A place for light-hearted forum games and other threads that don't promote discussion.


The Most Useless Superpower

   
The ability to fart or burp on cue.

Actually, given the so-called "humor" from hollywood these days, you could make a rather successful career on that alone.

Quote:
Originally Posted by TravelLog View Post
I feel like that could actually be pretty damn useful under certain circumstances, particularly as a lawyer or politician.
You'd think, but someone like that would probably be completely ignored by the media; likely to make it as far as congress, but still be considered 'unelectable' as a president. :P

The ability to differentiate between varying shades of colors, but only in the ultraviolet spectrum.

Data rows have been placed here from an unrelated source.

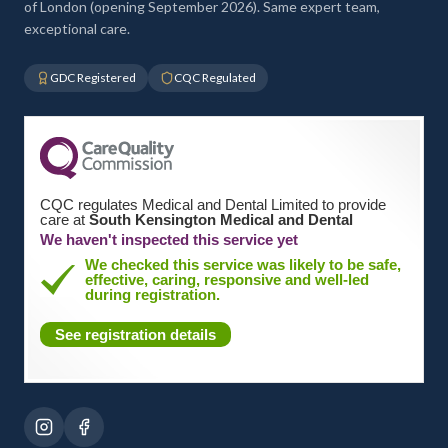
of London (opening September 2026). Same expert team,
exceptional care.
GDC Registered
CQC Regulated
CQC regulates Medical and Dental Limited to provide
care at
South Kensington Medical and Dental
We haven't inspected this service yet
We checked this service was likely to be safe,
effective, caring, responsive and well-led
during registration.
See registration details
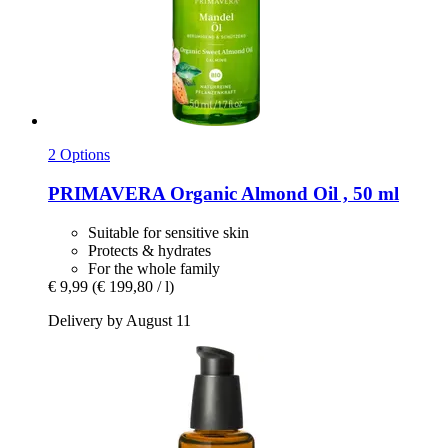
2 Options
PRIMAVERA
Organic Almond Oil , 50 ml
Suitable for sensitive skin
Protects & hydrates
For the whole family
€ 9,99
(€ 199,80 / l)
Delivery by August 11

The ability to detect the presence of bugs within a 30 foot radius, but not their direction or distance.

How about a ring that allows the character to become massively powerful---like, Yoda on crack powerful---but is completely powerless against a certain color.
Let's say it's a primary color. Like...hmmm...how about yellow? So that any ill-tempered 4-year-old with a sharpened #2 pencil should be able to take the hero out.
Oh, wait...

Lol Green Lantern reference.

The ability to use the force, but only when your feet are frozen to the ceiling of a cave.

The ability to make dogs pee on command.

Bullet-proof left kidney.

The immunity to sleep-inducing substances, but only after two weeks of insomnia and taking care of spoilt little children.